Sporadic outbreaks of EVD and MVD typically occur and are limited to countries in sub-Saharan Africa.4 However, in 2014, an outbreak of EBOV was detected in rural Guinea, near the border of Liberia and Sierra Leone, resulting in 28 616 total cases of EVD and 11 310 deaths in 10 countries, with a mortality rate between 30% and 70% in Guinea, Liberia and Sierra Leone by 2016.5 The most recent outbreak is located in the Democratic Republic of Congo, with 137 total cases, 106 confirmed cases and 92 deaths (61 confirmed) reported as of 12 September 2018.6
The fruit bat is thought to be the native host for filoviruses (although this has not been definitively demonstrated for ebolaviruses),7 with a large ecological reach ranging from West and Central Africa to Southeast Asia.8–13 Reports show a seasonality in filovirus transmission to humans that may correspond with mating and birthing seasons of fruit bat species.14 15 Primates and other animals can also be infected and suffer disease, although their ability to serve as a reservoir for filoviruses is unknown.9
Filoviruses are primarily transmitted to humans through close contact with blood, secretions, organs, or other bodily fluids of infected humans or animals.8 15–17 They are commonly spread among family and friends of infected individuals, although nosocomial transmission, especially among healthcare workers, occurs.18 As seen in the 2014–2016 ebolavirus outbreak, an increase in population size, the rise of urbanisation and the interconnectedness of travel can expand the spread of filovirus disease beyond endemic regions.19 Isolation of patients, proper use of personal protective equipment (PPE) and disinfection procedures have been effective in reducing human-to-human transmission of EBOV and MARV.16
The incubation period for EVD and MVD is between 2 and 21 days, with an average of 3–10 days.8 Both ebolaviruses and MARV can be clinically detected in blood after onset of fever, which accompanies the rise in circulating virus within the patient’s body and remains elevated in individuals who progress to death, especially among those with EVD.20
Treatment options for EVD and MVD are limited and rely on supportive therapy.8 21 While there are no proven effective drug treatments for EVD or MVD, experimental therapies (ZMapp, brincidofovir, TKM-Ebola and favipiravir) were used during the 2014–2016 ebolavirus outbreak to treat infected patients.21 22 A number of EVD pharmacotherapies and immunological-based agents have been or are currently undergoing accelerated human trials in EVD endemic countries, including favipiravir and ZMapp; some may also be effective for MARV (although ZMapp is specific to ebolavirus).21–23
Two of the most promising EBOV vaccine candidates, rVSV-EBOV and ChAd3-EBO-Z, underwent phase II/III efficacy trials in Liberia, Sierra Leone and Guinea during the peak of the 2014–2016 epidemic, showing high efficacy and long-term antibody responses.24–26 Vaccines for MARV have not seen a similar accelerated development to EBOV, although animal and early clinical studies show potential for MARV vaccine immunogenicity and protection.2 27 28
Due to the sporadic nature of outbreaks, high mortality rates and potential spread from rural to urban regions, filoviruses are some of the high-priority pathogens identified in the WHO R&D Blueprint,29 a global strategy and preparedness plan to strengthen the emergency response to highly infectious diseases.
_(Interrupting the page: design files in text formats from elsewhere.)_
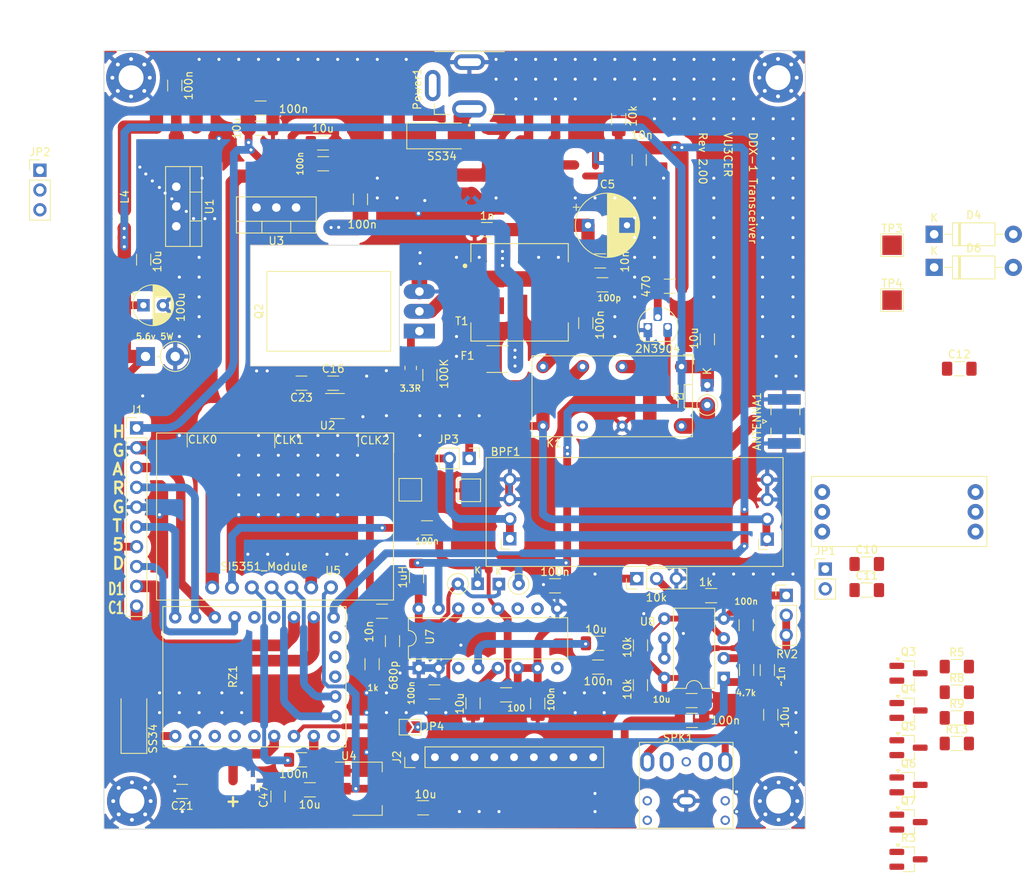
<source format=kicad_pcb>
(kicad_pcb
	(version 20240108)
	(generator "pcbnew")
	(generator_version "8.0")
	(general
		(thickness 1.6)
		(legacy_teardrops yes)
	)
	(paper "User" 299.999 299.999)
	(layers
		(0 "F.Cu" signal)
		(31 "B.Cu" signal)
		(33 "F.Adhes" user "F.Adhesive")
		(35 "F.Paste" user)
		(37 "F.SilkS" user "F.Silkscreen")
		(38 "B.Mask" user)
		(39 "F.Mask" user)
		(40 "Dwgs.User" user "User.Drawings")
		(41 "Cmts.User" user "User.Comments")
		(42 "Eco1.User" user "User.Eco1")
		(43 "Eco2.User" user "User.Eco2")
		(44 "Edge.Cuts" user)
		(45 "Margin" user)
		(46 "B.CrtYd" user "B.Courtyard")
		(47 "F.CrtYd" user "F.Courtyard")
		(49 "F.Fab" user)
	)
	(setup
		(pad_to_mask_clearance 0)
		(allow_soldermask_bridges_in_footprints no)
		(pcbplotparams
			(layerselection 0x00011a0_7fffffff)
			(plot_on_all_layers_selection 0x0000000_00000000)
			(disableapertmacros no)
			(usegerberextensions no)
			(usegerberattributes yes)
			(usegerberadvancedattributes yes)
			(creategerberjobfile yes)
			(dashed_line_dash_ratio 12.000000)
			(dashed_line_gap_ratio 3.000000)
			(svgprecision 6)
			(plotframeref no)
			(viasonmask no)
			(mode 1)
			(useauxorigin no)
			(hpglpennumber 1)
			(hpglpenspeed 20)
			(hpglpendiameter 15.000000)
			(pdf_front_fp_property_popups yes)
			(pdf_back_fp_property_popups yes)
			(dxfpolygonmode yes)
			(dxfimperialunits yes)
			(dxfusepcbnewfont yes)
			(psnegative no)
			(psa4output no)
			(plotreference yes)
			(plotvalue yes)
			(plotfptext yes)
			(plotinvisibletext no)
			(sketchpadsonfab no)
			(subtractmaskfromsilk no)
			(outputformat 4)
			(mirror no)
			(drillshape 2)
			(scaleselection 1)
			(outputdirectory "plots/")
		)
	)
	(net 0 "")
	(net 1 "GND")
	(net 2 "+VDC")
	(net 3 "Net-(C7-Pad2)")
	(net 4 "PTT")
	(net 5 "/DRAIN")
	(net 6 "Net-(Q2-G)")
	(net 7 "+5V")
	(net 8 "12V")
	(net 9 "unconnected-(Power1-Pad3)")
	(net 10 "Net-(D3-A)")
	(net 11 "RX")
	(net 12 "unconnected-(K1-Pad11)")
	(net 13 "Net-(Q1-B)")
	(net 14 "ANTENNA1")
	(net 15 "Net-(U7-AM_OSC)")
	(net 16 "RX_OSC")
	(net 17 "Net-(U7-FM{slash}AM_SW)")
	(net 18 "Net-(C31-Pad1)")
	(net 19 "Net-(D8-A)")
	(net 20 "+3.3V")
	(net 21 "RX_AUDIO")
	(net 22 "Net-(C38-Pad2)")
	(net 23 "Net-(U8A-+)")
	(net 24 "Net-(U8A--)")
	(net 25 "Net-(C43-Pad2)")
	(net 26 "SCL")
	(net 27 "SDA")
	(net 28 "Net-(RV1-Pad2)")
	(net 29 "unconnected-(U7-FM_MIX-Pad3)")
	(net 30 "unconnected-(U7-FM_IF-Pad8)")
	(net 31 "unconnected-(U7-FM_DET-Pad10)")
	(net 32 "unconnected-(U7-DET_OUT-Pad11)")
	(net 33 "unconnected-(U7-FM_OSC-Pad13)")
	(net 34 "Net-(U8B--)")
	(net 35 "unconnected-(SPK1-PadRN)")
	(net 36 "unconnected-(SPK1-PadTN)")
	(net 37 "Net-(U2-OUT)")
	(net 38 "RF_OUT1")
	(net 39 "unconnected-(RZ1-GP14-Pad15)")
	(net 40 "Net-(D2-K)")
	(net 41 "unconnected-(RZ1-GP27-Pad18)")
	(net 42 "Net-(D4-K)")
	(net 43 "TUNE")
	(net 44 "CAL")
	(net 45 "TO_ADC")
	(net 46 "unconnected-(RZ1-GP28-Pad19)")
	(net 47 "unconnected-(RZ1-GP29-Pad20)")
	(net 48 "TX_RF")
	(net 49 "LDATA")
	(net 50 "G1")
	(net 51 "Net-(U5-S2)")
	(net 52 "RX_AFTER_HPF")
	(net 53 "unconnected-(RZ1-GP11-Pad12)")
	(net 54 "UART_TX")
	(net 55 "G5")
	(net 56 "12V_VIA_LDO")
	(net 57 "Net-(JP2-C)")
	(net 58 "UART_RX")
	(net 59 "10-11V")
	(net 60 "G2")
	(net 61 "unconnected-(RZ1-GP10-Pad11)")
	(net 62 "Net-(JP4-A)")
	(net 63 "unconnected-(RZ1-3V3-Pad21)")
	(net 64 "Net-(F1-Pad1)")
	(net 65 "G4")
	(net 66 "G3")
	(net 67 "Net-(U1-VO)")
	(net 68 "15m")
	(net 69 "EXTRA")
	(net 70 "20m")
	(net 71 "80m")
	(net 72 "40m")
	(net 73 "Net-(Q3-B)")
	(net 74 "Net-(Q4-B)")
	(net 75 "Net-(Q5-B)")
	(net 76 "Net-(Q6-B)")
	(net 77 "Net-(Q7-B)")
	(footprint "Capacitor_SMD:C_1206_3216Metric_Pad1.33x1.80mm_HandSolder" (layer "F.Cu") (at 157.0867 72.7964))
	(footprint "Capacitor_SMD:C_1206_3216Metric_Pad1.33x1.80mm_HandSolder" (layer "F.Cu") (at 198.79 97.79 90))
	(footprint "Package_TO_SOT_THT:TO-220-3_Horizontal_TabDown" (layer "F.Cu") (at 177.44 98.825 90))
	(footprint "Diode_SMD:D_SMA_Handsoldering" (layer "F.Cu") (at 180.33 73.78))
	(footprint "Capacitor_THT:CP_Radial_D8.0mm_P5.00mm" (layer "F.Cu") (at 199.0744 85.2424))
	(footprint "Capacitor_SMD:C_1206_3216Metric_Pad1.33x1.80mm_HandSolder" (layer "F.Cu") (at 147.0025 157.89 180))
	(footprint "Resistor_SMD:R_1206_3216Metric_Pad1.30x1.75mm_HandSolder" (layer "F.Cu") (at 246.4 141.87))
	(footprint "Package_TO_SOT_SMD:SOT-23_Handsoldering" (layer "F.Cu") (at 240.2 152.275))
	(footprint "Package_TO_SOT_SMD:SOT-223-3_TabPin2" (layer "F.Cu") (at 170.76 157.54))
	(footprint "Resistor_SMD:R_1206_3216Metric_Pad1.30x1.75mm_HandSolder" (layer "F.Cu") (at 246.4 151.74))
	(footprint "footprints:QRPLabs_Filter_TH" (layer "F.Cu") (at 211.91 120.13 180))
	(footprint "Resistor_SMD:R_1206_3216Metric_Pad1.30x1.75mm_HandSolder" (layer "F.Cu") (at 203.015 71.6175 90))
	(footprint "Capacitor_THT:CP_Radial_D5.0mm_P2.50mm" (layer "F.Cu") (at 142.026 95.504))
	(footprint "Diode_THT:D_DO-15_P3.81mm_Vertical_KathodeUp" (layer "F.Cu") (at 142.3 102.08))
	(footprint "MountingHole:MountingHole_3.2mm_M3_Pad_Via" (layer "F.Cu") (at 140.552944 159.132944))
	(footprint "Capacitor_SMD:C_1206_3216Metric_Pad1.33x1.80mm_HandSolder" (layer "F.Cu") (at 186.1 85.8 180))
	(footprint "Package_TO_SOT_SMD:SOT-23-5_HandSoldering" (layer "F.Cu") (at 166.9211 108.4425))
	(footprint "Connector_Coaxial:SMA_Samtec_SMA-J-P-X-ST-EM1_EdgeMount" (layer "F.Cu") (at 224.26 110.415 90))
	(footprint "TestPoint:TestPoint_Pad_2.5x2.5mm" (layer "F.Cu") (at 176.28 119.18))
	(footprint "Capacitor_SMD:C_1206_3216Metric_Pad1.33x1.80mm_HandSolder" (layer "F.Cu") (at 205.64 76.8675 -90))
	(footprint "Resistor_SMD:R_1206_3216Metric_Pad1.30x1.75mm_HandSolder" (layer "F.Cu") (at 178.79 104.46 -90))
	(footprint "Inductor_SMD:L_1206_3216Metric_Pad1.22x1.90mm_HandSolder" (layer "F.Cu") (at 177.07 130.2925 90))
	(footprint "Diode_THT:D_DO-35_SOD27_P2.54mm_Vertical_KathodeUp" (layer "F.Cu") (at 214.376 105.762315 -90))
	(footprint "footprints:Pluggable-BPF" (layer "F.Cu") (at 238.75 122.14))
	(footprint "Capacitor_SMD:C_1206_3216Metric_Pad1.33x1.80mm_HandSolder" (layer "F.Cu") (at 178.42 124.07 180))
	(footprint "footprints:XKB_DC-005-5A-2.0_Modded" (layer "F.Cu") (at 183.85 64.3125 -90))
	(footprint "Capacitor_SMD:C_1206_3216Metric_Pad1.33x1.80mm_HandSolder" (layer "F.Cu") (at 165.09 77.35 180))
	(footprint "Connector_PinHeader_2.54mm:PinHeader_1x03_P2.54mm_Vertical" (layer "F.Cu") (at 205.334 130.58 90))
	(footprint "Resistor_SMD:R_1206_3216Metric_Pad1.30x1.75mm_HandSolder" (layer "F.Cu") (at 171.37 141.56 -90))
	(footprint "Capacitor_SMD:C_1206_3216Metric_Pad1.33x1.80mm_HandSolder"
		(layer "F.Cu")
		(uuid "37412e71-bb40-4478-a505-8b9302c89e68")
		(at 222.086 142.3355 90)
		(descr "Capacitor SMD 1206 (3216 Metric), square (rectangular) end terminal, IPC_7351 nominal with elongated pad for handsoldering. (Body size source: IPC-SM-782 page 76, https://www.pcb-3d.com/wordpress/wp-content/uploads/ipc-sm-782a_amendment_1_and_2.pdf), generated with kicad-footprint-generator")
		(tags "capacitor handsolder")
		(property "Reference" "C40"
			(at -0.2145 1.798 -90)
			(layer "F.SilkS")
			(hide yes)
			(uuid "b8f3a41b-b0a2-40f1-a7d6-d753a86995df")
			(effects
				(font
					(size 1 1)
					(thickness 0.15)
				)
			)
		)
		(property "Value" "~1n"
			(at -0.7745 1.754 -90)
			(layer "F.SilkS")
			(uuid "d56bb1b3-0cf3-4d9f-87d8-5c98d338dd87")
			(effects
				(font
					(size 1 1)
					(thickness 0.15)
				)
			)
		)
		(property "Footprint" "Capacitor_SMD:C_1206_3216Metric_Pad1.33x1.80mm_HandSolder"
			(at 0 0 90)
			(layer "F.Fab")
			(hide yes)
			(uuid "7e23c44f-854e-4d43-aefc-d7cc94c38663")
			(effects
				(font
					(size 1.27 1.27)
					(thickness 0.15)
				)
			)
		)
		(property "Datasheet" ""
			(at 0 0 90)
			(layer "F.Fab")
			(hide yes)
			(uuid "87c602c1-51d0-4f67-b7b1-1e169cfd7b1a")
			(effects
				(font
					(size 1.27 1.27)
					(thickness 0.15)
				)
			)
		)
		(property "Description" ""
			(at 0 0 90)
			(layer "F.Fab")
			(hide yes)
			(uuid "d5ec7cde-9bb6-4523-9f65-4febacce25ea")
			(effects
				(font
					(size 1.27 1.27)
					(thickness 0.15)
				)
			)
		)
		(property "Source" "LCSC"
			(at 364.4215 -79.7505 0)
			(layer "F.Fab")
			(hide yes)
			(uuid "9ee79754-a1ae-41dc-9144-82ceaec9ce1f")
			(effects
				(font
					(size 1 1)
					(thickness 0.15)
				)
			)
		)
		(property ki_fp_filters "C_*")
		(path "/6bf27863-e8f3-4830-a065-438b3058da8d")
		(sheetname "Root")
		(sheetfile "HF-PA-v10.kicad_sch")
		(attr smd)
		(fp_line
			(start -0.711252 -0.91)
			(end 0.711252 -0.91)
			(stroke
				(width 0.12)
				(type solid)
			)
			(layer "F.SilkS")
			(uuid "d20045c6-45a8-4c6e-b039-2a494d2a258e")
		)
		(fp_line
			(start -0.711252 0.91)
			(end 0.711252 0.91)
			(stroke
				(width 0.12)
				(type solid)
			)
			(layer "F.SilkS")
			(uuid "7f810459-49ec-4f42-bf62-caf811d16fb5")
		)
		(fp_line
			(start 2.48 -1.15)
			(end 2.48 1.15)
			(stroke
				(width 0.05)
				(type solid)
			)
			(layer "F.CrtYd")
			(uuid "9065be9f-2a90-4e18-92f6-49746064514b")
		)
		(fp_line
			(start -2.48 -1.15)
			(end 2.48 -1.15)
			(stroke
				(width 0.05)
				(type solid)
			)
			(layer "F.CrtYd")
			(uuid "b6418485-cae3-4d81-a710-621268f2a963")
		)
		(fp_line
			(start 2.48 1.15)
			(end -2.48 1.15)
			(stroke
				(width 0.05)
				(type solid)
			)
			(layer "F.CrtYd")
			(uuid "ca909c87-e951-4c4e-b9f4-1b98a5d902a8")
		)
		(fp_line
			(start -2.48 1.15)
			(end -2.48 -1.15)
			(stroke
				(width 0.05)
				(type solid)
			)
			(layer "F.CrtYd")
			(uuid "98106cdb-b64a-40ca-a837-9647d61e9bb6")
		)
		(fp_line
			(start 1.6 -0.8)
			(end 1.6 0.8)
			(stroke
				(width 0.1)
				(type solid)
			)
			(layer "F.Fab")
			(uuid "ccba44bf-db6a-47df-9cbf-a9a2f5fb6728")
		)
		(fp_line
			(start -1.6 -0.8)
			(end 1.6 -0.8)
			(stroke
				(width 0.1)
				(type solid)
			)
			(layer "F.Fab")
			(uuid "84e7c5ff-8714-42a0-84c4-d74df88e365b")
		)
		(fp_line
			(start 1.6 0.8)
			(end -1.6 0.8)
			(stroke
				(width 0.1)
				(type solid)
			)
			(layer "F.Fab")
			(uuid "9066665b-a6d3-4176-941e-4d333500367d")
		)
		(fp_line
			(start -1.6 0.8)
			(end -1.6 -0.8)
			(stroke
				(width 0.1)
				(type solid)
			)
			(layer "F.Fab")
			(uuid "87822e42-7922-44b3-947a-9b9e8352fb50")
		)
		(fp_text user "${REFERENCE}"
			(at 0 0 90)
			(layer "F.Fab")
			(hide yes)
			(uuid "4f9339bb-6e86-48a0-a0af-92d6ab8d7846")
			(effects
				(font
					(size 0.8 0.8)
					(thickness 0.12)
				)
			)
		)
		(pad "1" smd roundrect
			(at -1.5625 0 90)
			(size 1.325 1.8)
			(layers "F.Cu" "F.Paste" "F.Mask")
			(roundrect_rratio 0.18867
... [976464 chars truncated]
</source>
To catalyse diagnostic development for filoviruses, the Foundation for Innovative New Diagnostics (FIND, www.finddx.org) has launched initiatives for needs assessment and partnerships across a broad range of diseases in endemic-prone countries. This landscape analysis describes the current state of filovirus diagnostics, and identifies remaining needs for further research and development.